锁金铃_作者:箫云封(12)

2021-04-14 箫云封

  周淑宁忍不住啜泣,泪水滚滚而落,强自噎回腹里。

  “二十军仗,”陈瑞沉声吐息,“让他清醒清醒。”

  陈靖恍惚抬头,未曾反应过来,腰背像被火药炸开,砰的一声,炸得耳中嗡鸣。

  “呃”

  他被剥|掉裤子,一道深紫血檩印在肤上,皮肉像一块薄饼,在案板上饱受捶楚。

  耳中嗡鸣未过,又一棍凌空砸下,这一棍比刚才更狠,五脏六腑似被挤压出去,滚出数个血块,他口中咯咯,齿尖咬住舌头,吐出一口残血。

  陈瑞攥紧拳头,定定盯着家兵:“没吃饭吗?再打!”

  付朝忠的声音忽近忽远,尖利沙哑,簌簌传入耳中:“将军息怒,若老将军在天之灵尚在,必不愿见你们兄弟反目,再生嫌隙。”

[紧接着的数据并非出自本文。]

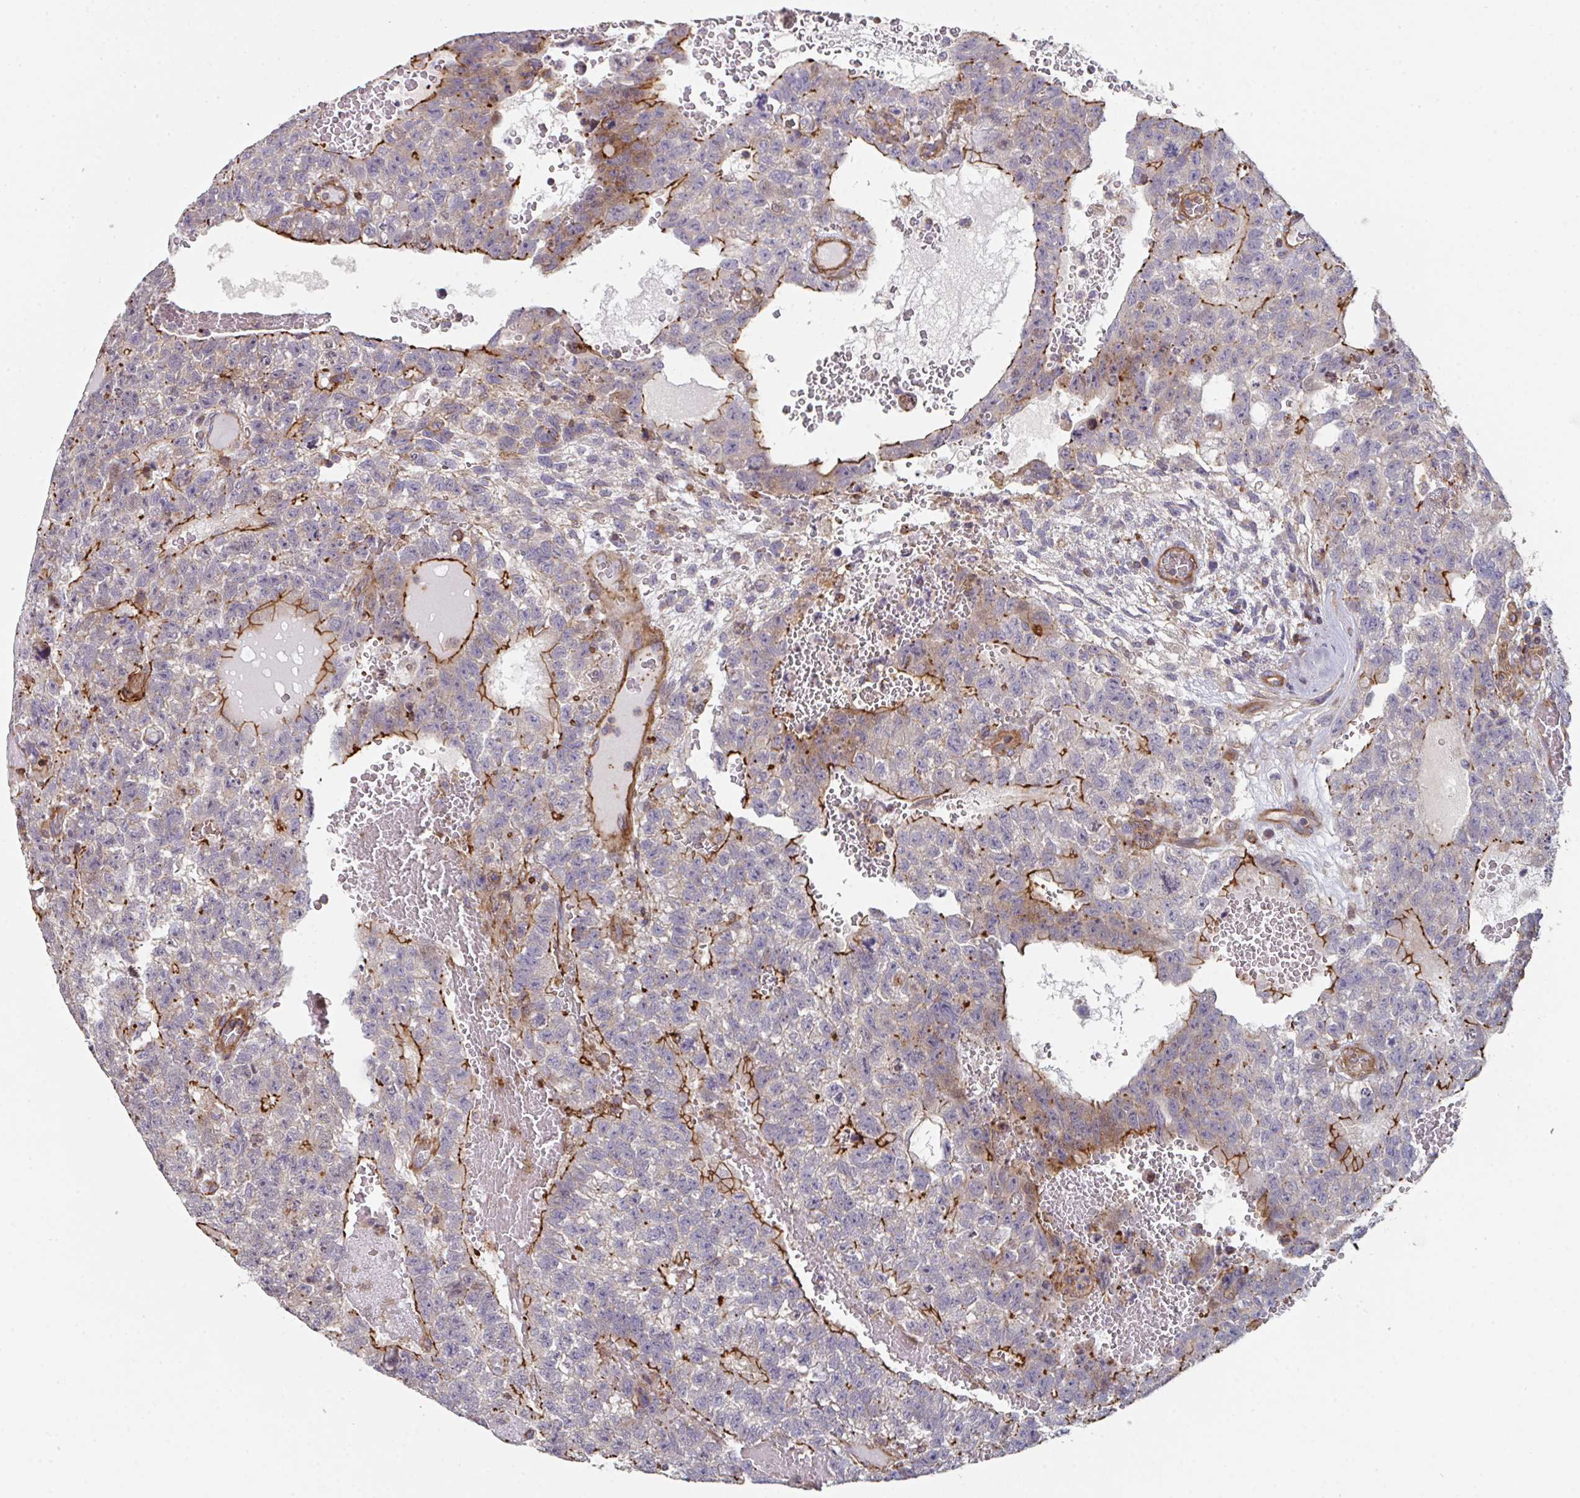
{"staining": {"intensity": "moderate", "quantity": "25%-75%", "location": "cytoplasmic/membranous"}, "tissue": "testis cancer", "cell_type": "Tumor cells", "image_type": "cancer", "snomed": [{"axis": "morphology", "description": "Carcinoma, Embryonal, NOS"}, {"axis": "topography", "description": "Testis"}], "caption": "Immunohistochemistry (DAB) staining of testis embryonal carcinoma displays moderate cytoplasmic/membranous protein expression in approximately 25%-75% of tumor cells.", "gene": "FZD2", "patient": {"sex": "male", "age": 26}}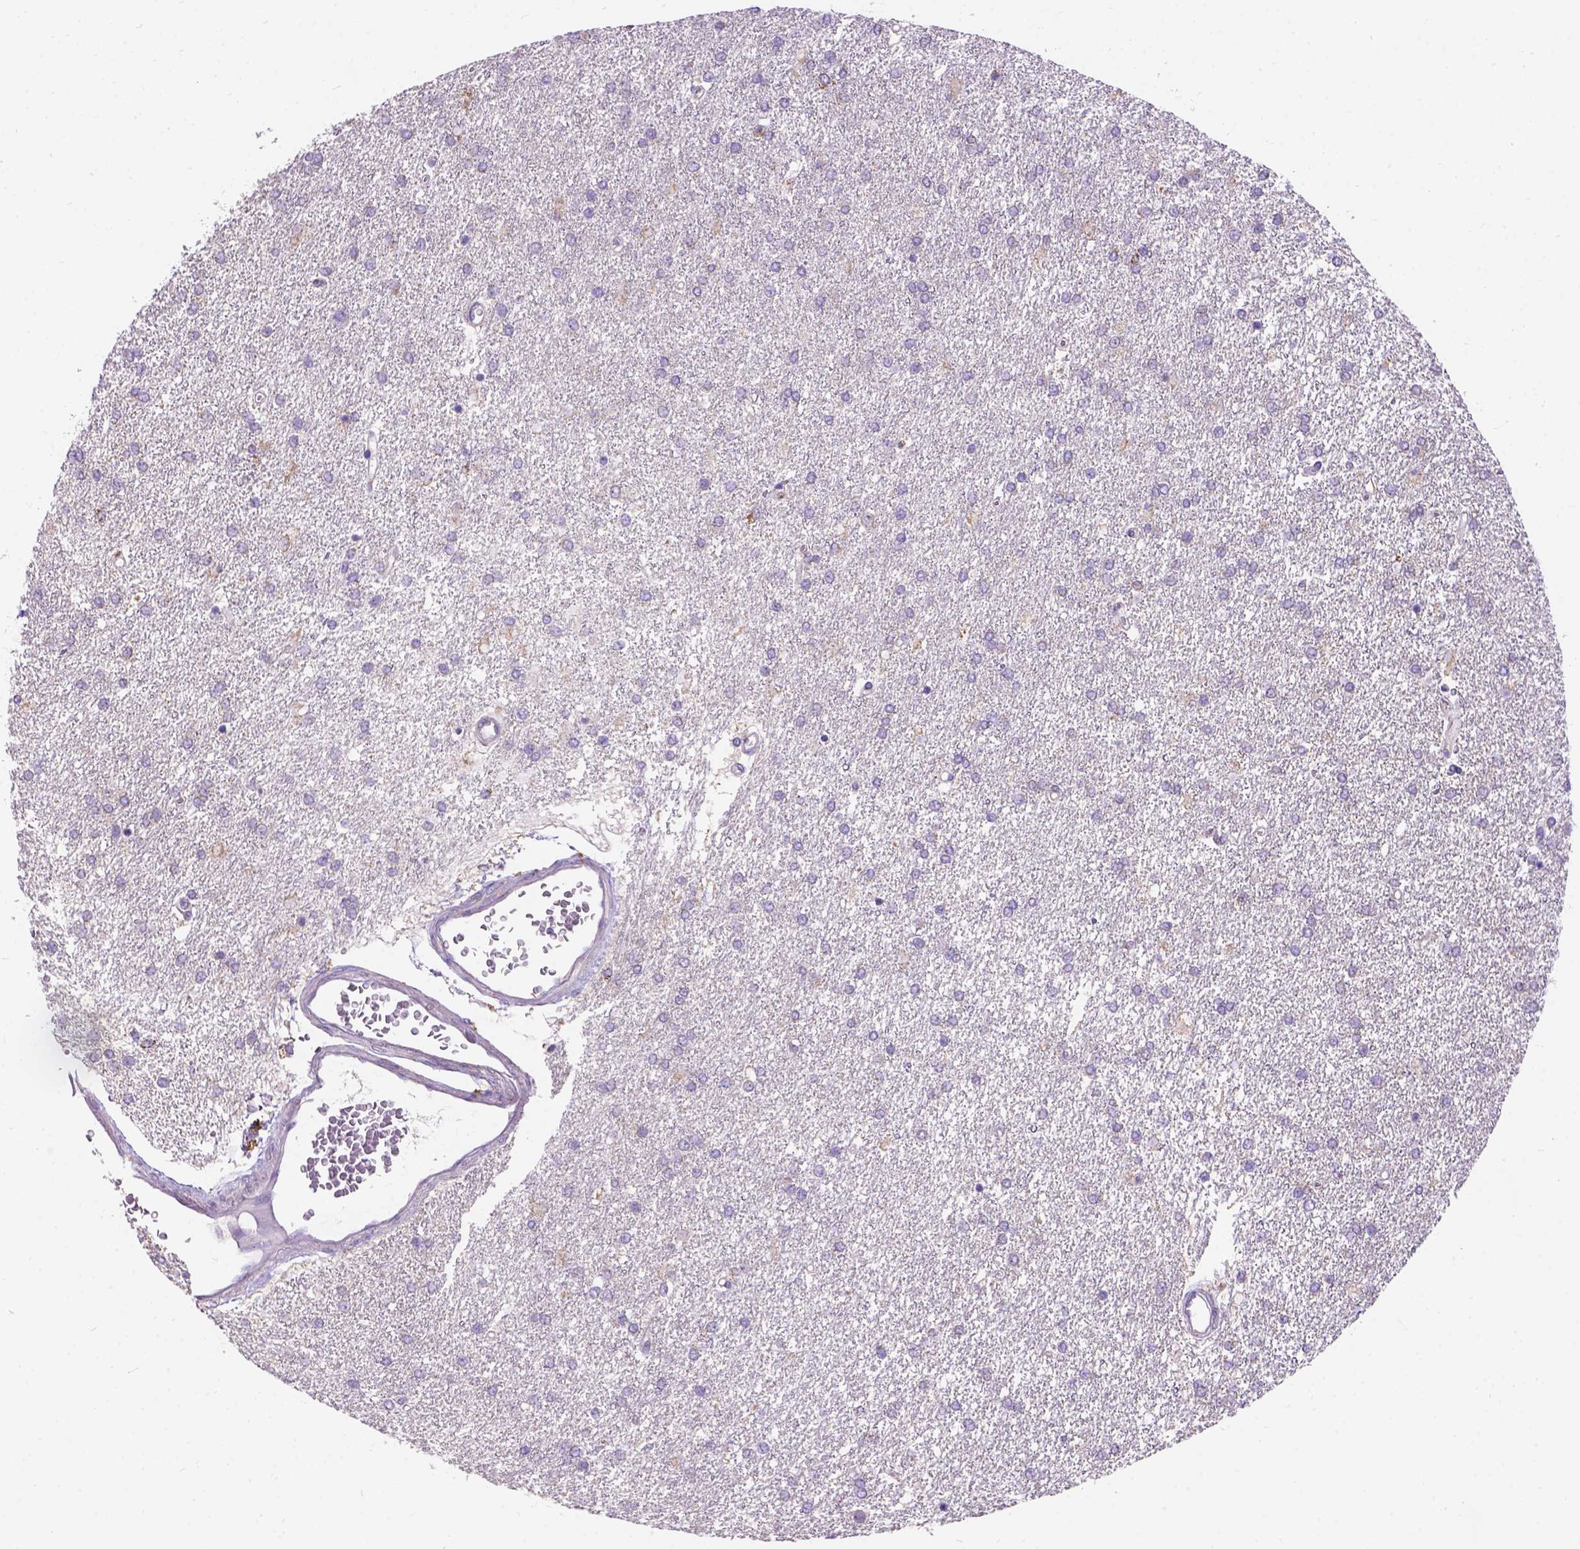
{"staining": {"intensity": "negative", "quantity": "none", "location": "none"}, "tissue": "glioma", "cell_type": "Tumor cells", "image_type": "cancer", "snomed": [{"axis": "morphology", "description": "Glioma, malignant, High grade"}, {"axis": "topography", "description": "Brain"}], "caption": "This is an IHC photomicrograph of malignant glioma (high-grade). There is no staining in tumor cells.", "gene": "L2HGDH", "patient": {"sex": "female", "age": 61}}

  陈靖痛的以头抢地,被这尖细嗓音吵到头疼,他想捂住腰背,手腕被牢牢覆住,堪堪绽出血来,父母哥哥对他宠爱有加,向来不忍打他骂他,连重话都很少说过,此番他入刀山火海,皮肉似被烈火烤焦,口中咯咯数声,嚼碎半块牙齿,陈瑞略略挥手,一位家臣向前,将布团塞他口中,在颈后牢牢系紧。

  先时还有疼痛,后来神智丧失,脑袋搭在凳上,浑浑噩噩呻|吟,依稀听到嫂嫂哭泣求情,听到大哥沉声命令,恍惚见到爹娘鸿卓,这些人依次消失,他站在雪地之中,目之所及茫茫一片,耳边金铃叮咚,一串脚印由远而近,抬头只见艳阳高照,白纱覆面,纱帘下一双碧色猫儿眼,静静望向自己。

  陈靖挣扎抬手,寸寸撑起手腕,抓住那片纱帘,用力遮住眼睛。

  天暗了。

  他如愿坠入沉眠。

第6章

  “没用的东西,连个屁大的哒哩都找不到,什么白狼现世,哪个秃头梆子留下的传闻,把你们吓成这样?”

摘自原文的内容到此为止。